| BRIEF |
Search the entries for the word "shift". Copy each line in which it is found.

| TASK INPUT |
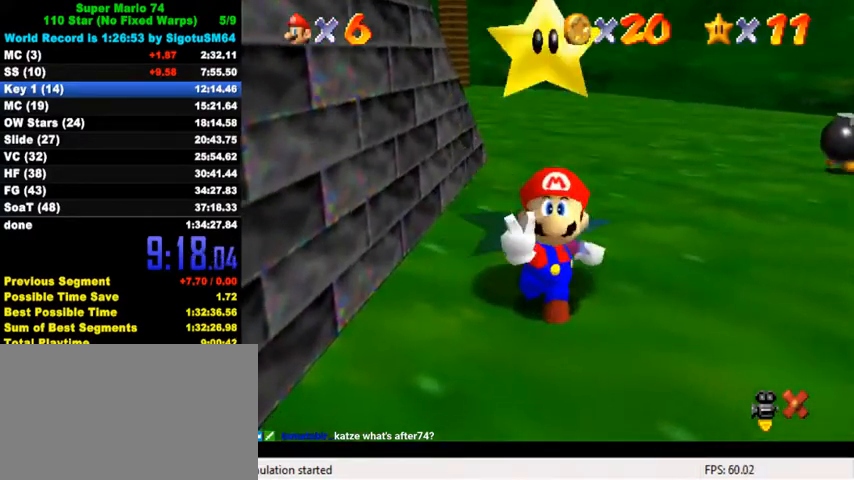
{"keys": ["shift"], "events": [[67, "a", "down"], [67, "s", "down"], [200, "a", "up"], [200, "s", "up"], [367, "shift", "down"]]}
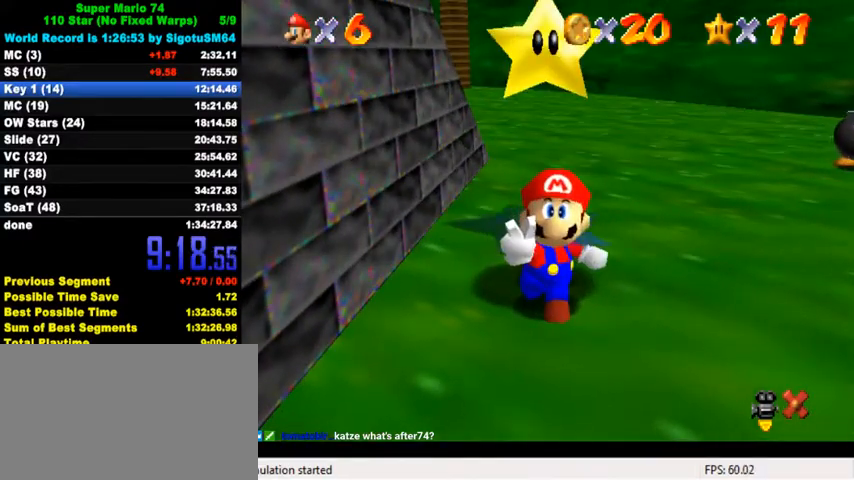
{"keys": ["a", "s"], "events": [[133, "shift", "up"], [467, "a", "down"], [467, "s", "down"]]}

==

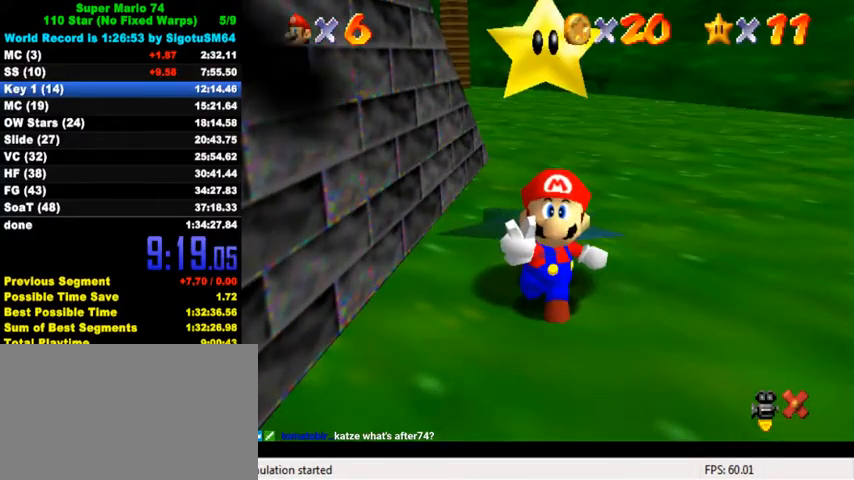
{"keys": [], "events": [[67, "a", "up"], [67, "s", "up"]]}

---

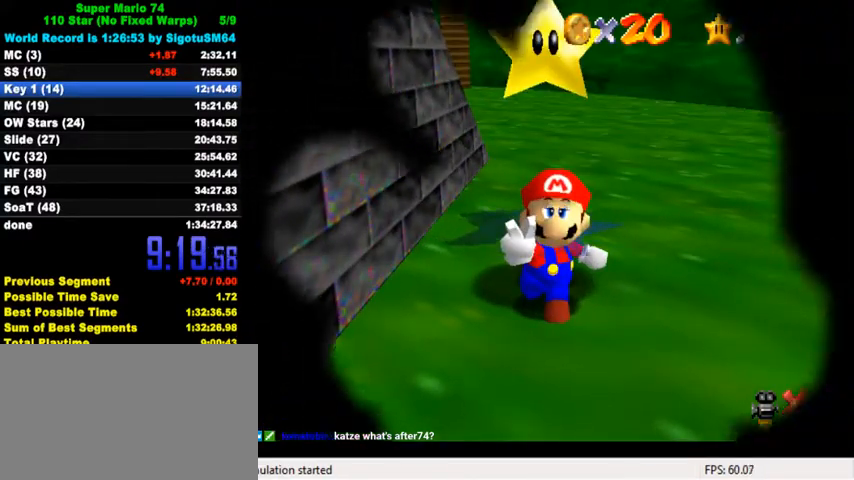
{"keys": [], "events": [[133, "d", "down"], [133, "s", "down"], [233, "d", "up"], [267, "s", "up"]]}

| THE COMPLETED TASK |
{"keys": ["shift"], "events": [[67, "a", "down"], [67, "s", "down"], [200, "a", "up"], [200, "s", "up"], [367, "shift", "down"]]}
{"keys": ["a", "s"], "events": [[133, "shift", "up"], [467, "a", "down"], [467, "s", "down"]]}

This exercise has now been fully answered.